George Varghese, director - Pharma, ITeS & Mid Market, SAS India says, “The BI market was driven by the maturity of applications be it core banking or ERP.” These applications have created silos of data and decision makers are not able to get a unified view of their business. Lack of standardisation of data—be it customers, suppliers, materials—result in poor quality data where multiple ways are used to record supplier or customer names or material details. Standardisation is required for reporting, budgeting and forecasting to be done.

A Rajendran, director-Information Services, TEAM Computers Pvt Ltd says, “Using dashboards, analytics and reports, businesses want to create a unified view of their customers. For example our customer, Reliance Life Insurance, has eight different business applications and they are using our BI solution to get various reports—such as branch performance through dashboards that display metrics such as target achieved or pending and the number of policies closed in a day or pending. These details cut across products, sales executives and agents.” Similarly Apollo Tyres is using CRM analytics to track warranty issues of tyres and handle claims processing.

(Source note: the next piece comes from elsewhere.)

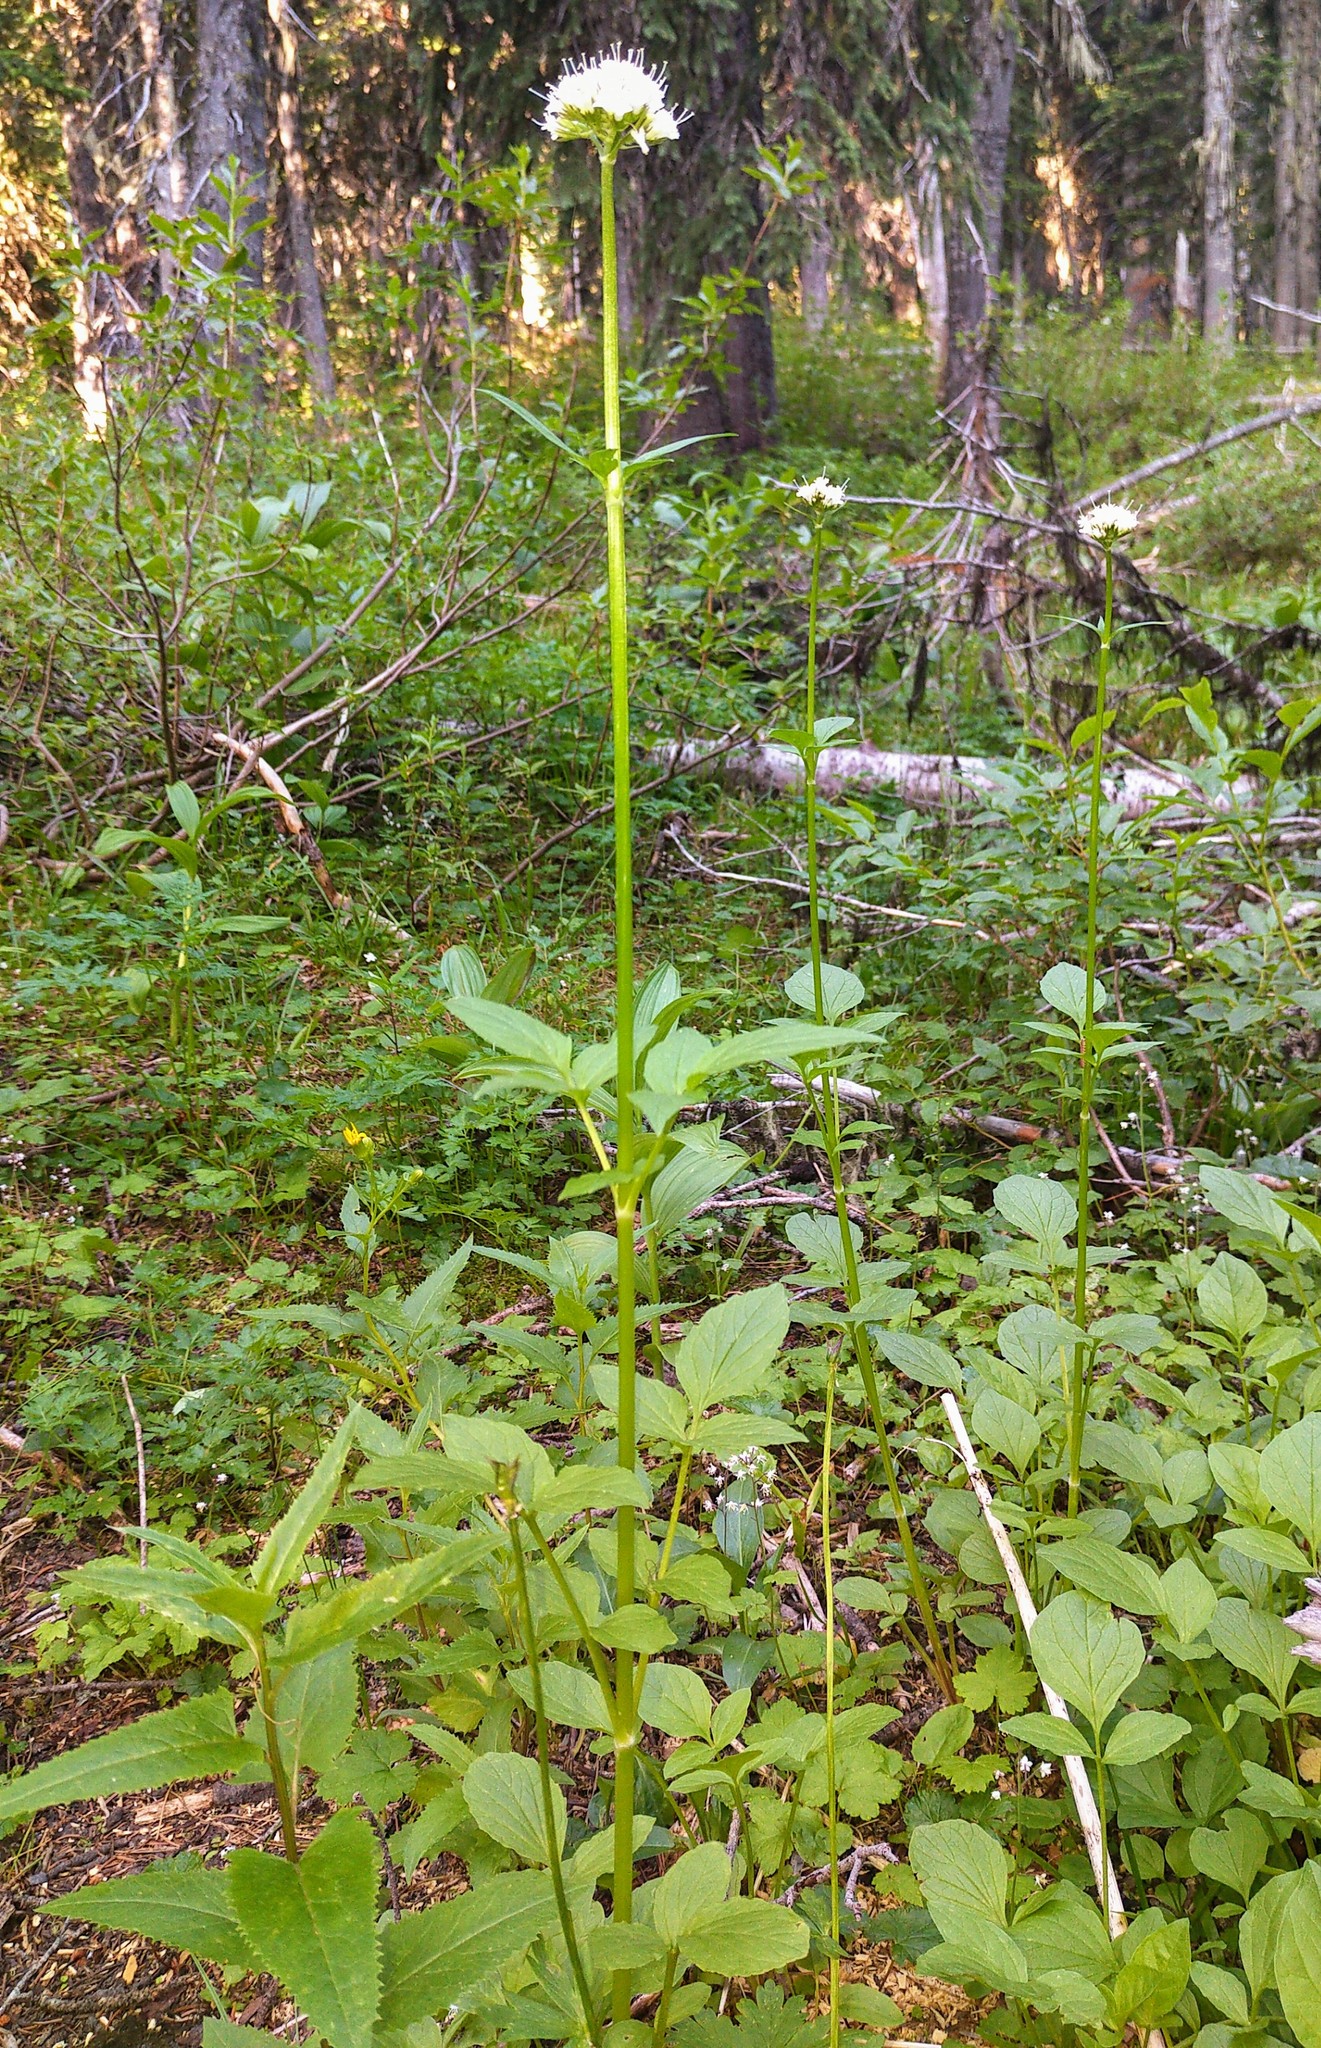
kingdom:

Rajendran says, “In 2007, the major drivers for dashboards, analytics and reports will be retail, manufacturing and auto ancillaries. We see a large business opportunity in cleaning data and it will emerge as a dedicated service.”

Large businesses are applying analytics to ERP data, looking at historical data to extract patterns of information pertaining to, say, production planning, material management, inventory, CRM or even the supply chain. They are also trying to predict and forecast the same, or to study customer behaviour and churn using historical data, and are deploying BI across the organisation.

EAS is expected for see a quantum of high growth, maybe in the region of 22 percent, and SMBs, micro-verticalisation and infrastructure projects will continue to drive the market in 2007. CRM will pick up with heavy buying from retail and customer-centric services industries. SCM and BI will be high growth areas.